Committee considers renewal criteria for ADHD medicines
At the July Mental Health Advisory Committee meeting, our expert advisors discussed the Special Authority (SA) renewal criteria for stimulant treatments for attention-deficit/hyperactivity disorder (ADHD).
Methylphenidate and dexamfetamine are both controlled drugs. The prescribing of these types of medicines is tighter than others, reflecting the need to minimise the misuse of the treatments. Currently, the Special Authority must be renewed every two years.
The Committee noted that specialists are getting busier. This makes it harder for people to get their Special Authority renewed on time. The Committee and Pharmac acknowledge the problems that any break in treatment can cause people with ADHD.
The Committee considered the benefits and risks of removing the renewal criteria for ADHD stimulants and how any change to the restrictions could be implemented.
Pharmac is considering what action to take following the Committee’s advice. Any changes to the Special Authority renewal criteria would be publicly consulted on. We intend to share more information about this before the end of 2023.

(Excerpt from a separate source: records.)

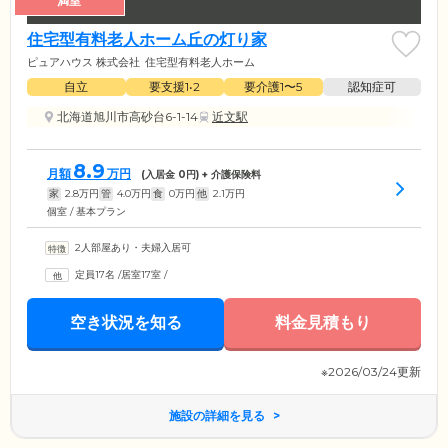
満室
住宅型有料老人ホーム丘の灯り家
ピュアハウス 株式会社
住宅型有料老人ホーム
自立
要支援1•2
要介護1〜5
認知症可
北海道旭川市高砂台6-1-14
近文駅
8.9
月額
万円
(入居金
0
円) + 介護保険料
家
2.8
万円
管
4.0
万円
食
0
万円
他
2.1
万円
個室 / 基本プラン
2人部屋あり・夫婦入居可
定員17名
/
居室17室
/
空き状況を知る
料金見積もり
※2026/03/24更新
施設の詳細を見る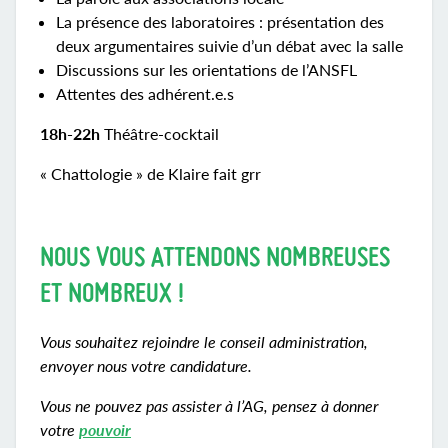
La présence des laboratoires : présentation des
deux argumentaires suivie d’un débat avec la salle
Discussions sur les orientations de l’ANSFL
Attentes des adhérent.e.s
18h-22h
Théâtre-cocktail
« Chattologie » de Klaire fait grr
NOUS VOUS ATTENDONS NOMBREUSES
ET NOMBREUX !
Vous souhaitez rejoindre le conseil administration,
envoyer nous votre candidature.
Vous ne pouvez pas assister à l’AG, pensez à donner
votre
pouvoir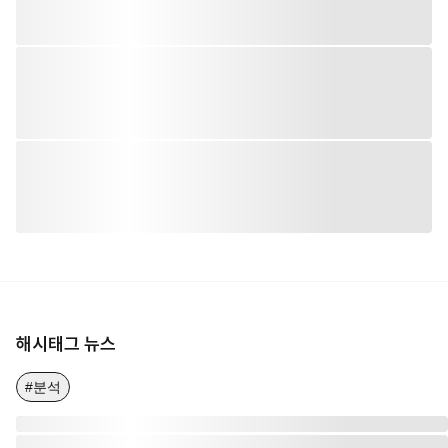
해시태그 뉴스
#분석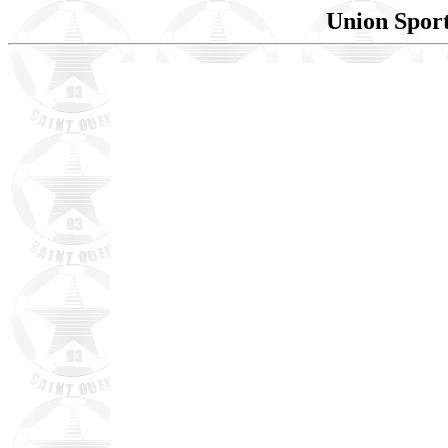
Union Sport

Background information on Special Authority renewal for ADHD treatments
Pharmac currently funds three treatments for ADHD: atomoxetine, methylphenidate and dexamfetamine. Atomoxetine is funded without restrictions. Methylphenidate and dexamfetamine are both funded through Special Authority for people who meet funding criteria.

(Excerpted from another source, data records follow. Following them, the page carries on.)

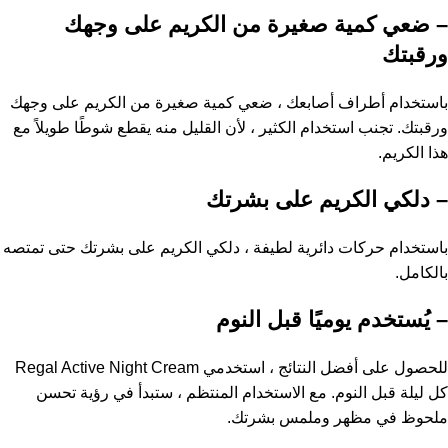
– ضعي كمية صغيرة من الكريم على وجهك
ورقبتك
باستخدام أطراف أصابعك ، ضعي كمية صغيرة من الكريم على وجهك
ورقبتك. تجنب استخدام الكثير ، لأن القليل منه يقطع شوطًا طويلاً مع
هذا الكريم.
– دلكي الكريم على بشرتك
باستخدام حركات دائرية لطيفة ، دلكي الكريم على بشرتك حتى تمتصه
بالكامل.
– يُستخدم يوميًا قبل النوم
للحصول على أفضل النتائج ، استخدمي Regal Active Night Cream
كل ليلة قبل النوم. مع الاستخدام المنتظم ، ستبدأ في رؤية تحسن
ملحوظ في مظهر وملمس بشرتك.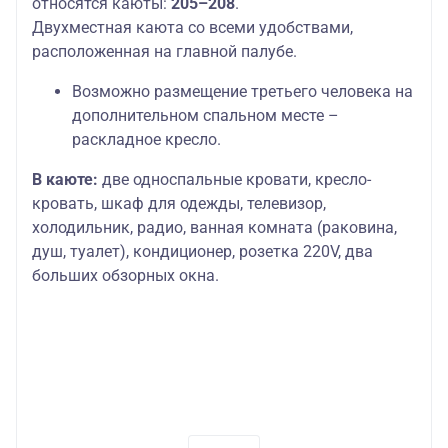
относятся каюты:
205–208
.
Двухместная каюта со всеми удобствами,
расположенная на главной палубе.
Возможно размещение третьего человека на
дополнительном спальном месте –
раскладное кресло.
В каюте:
две односпальные кровати, кресло-
кровать, шкаф для одежды, телевизор,
холодильник, радио, ванная комната (раковина,
душ, туалет), кондиционер, розетка 220V, два
больших обзорных окна.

The current renewal criteria for methylphenidate and dexamfetamine requires treatment to remain appropriate and be continuing to provide benefits to the individual.

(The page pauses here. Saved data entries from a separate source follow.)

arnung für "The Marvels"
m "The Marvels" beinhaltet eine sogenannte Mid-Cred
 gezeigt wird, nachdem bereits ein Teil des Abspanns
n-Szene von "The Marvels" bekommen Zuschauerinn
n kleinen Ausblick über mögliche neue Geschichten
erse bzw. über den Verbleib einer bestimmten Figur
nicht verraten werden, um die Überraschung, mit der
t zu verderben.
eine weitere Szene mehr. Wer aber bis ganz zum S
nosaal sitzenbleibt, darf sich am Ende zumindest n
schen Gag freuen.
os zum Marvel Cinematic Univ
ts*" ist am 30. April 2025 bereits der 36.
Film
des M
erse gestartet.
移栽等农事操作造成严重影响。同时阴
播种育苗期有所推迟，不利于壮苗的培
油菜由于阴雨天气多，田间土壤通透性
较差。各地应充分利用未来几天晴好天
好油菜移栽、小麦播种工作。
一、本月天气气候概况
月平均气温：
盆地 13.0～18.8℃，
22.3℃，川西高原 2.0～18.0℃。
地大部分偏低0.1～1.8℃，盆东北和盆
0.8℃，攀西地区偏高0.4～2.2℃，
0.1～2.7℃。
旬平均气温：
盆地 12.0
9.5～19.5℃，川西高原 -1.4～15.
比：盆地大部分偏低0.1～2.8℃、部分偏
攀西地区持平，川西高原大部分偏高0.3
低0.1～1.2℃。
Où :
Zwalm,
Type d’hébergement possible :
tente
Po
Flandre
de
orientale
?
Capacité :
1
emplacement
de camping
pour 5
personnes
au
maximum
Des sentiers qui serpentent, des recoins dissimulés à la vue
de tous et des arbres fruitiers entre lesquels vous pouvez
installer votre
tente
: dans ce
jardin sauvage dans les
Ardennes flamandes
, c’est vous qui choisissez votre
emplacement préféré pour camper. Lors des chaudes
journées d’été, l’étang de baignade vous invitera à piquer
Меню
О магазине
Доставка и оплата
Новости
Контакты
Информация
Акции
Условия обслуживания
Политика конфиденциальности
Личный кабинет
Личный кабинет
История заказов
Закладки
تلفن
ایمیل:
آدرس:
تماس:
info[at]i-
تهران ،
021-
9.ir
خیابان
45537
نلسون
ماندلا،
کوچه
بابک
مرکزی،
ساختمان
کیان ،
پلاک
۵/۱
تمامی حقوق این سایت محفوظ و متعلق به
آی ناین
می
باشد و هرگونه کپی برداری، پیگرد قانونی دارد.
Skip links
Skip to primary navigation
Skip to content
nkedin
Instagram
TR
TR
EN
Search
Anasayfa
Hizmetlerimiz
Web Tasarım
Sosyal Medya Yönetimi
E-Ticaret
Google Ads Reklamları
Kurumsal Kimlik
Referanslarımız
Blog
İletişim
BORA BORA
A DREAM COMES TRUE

The Special Authority must be renewed every two years. Renewals can only be made by a paediatrician, psychiatrist, or nurse or medical practitioner (only on recommendation from a paediatrician or psychiatrist). The recommendation must be provided in writing.
While Pharmac sets the renewal period, the Misuse of Drugs Regulations 1975 set out who can prescribe stimulant treatments.
The regulations state that medical and nurse practitioners can only prescribe stimulant treatments on the written recommendation of a specialist.
Recent updates for controlled medicines
Manatū Hauora - Ministry of Health made changes to controlled drugs regulations earlier this year. People can now get a 3-month prescription for their ADHD treatment. Since 1 July 2023, all three months were funded. Before this, only 1 month’s supply was funded for each prescription.
Dispensing remains at one month’s supply. People can only pick up one month’s supply at a time, but they do not need a new prescription each month.
This change has meant fewer visits to a prescriber for prescriptions of ADHD treatments.
More changes for the Misuse of Drugs regulations come into effect on 5 October 2023. These changes do not affect ADHD treatments. We are consulting on making sure the Schedule Rules align with these changes. Our proposal does not affect ADHD treatments.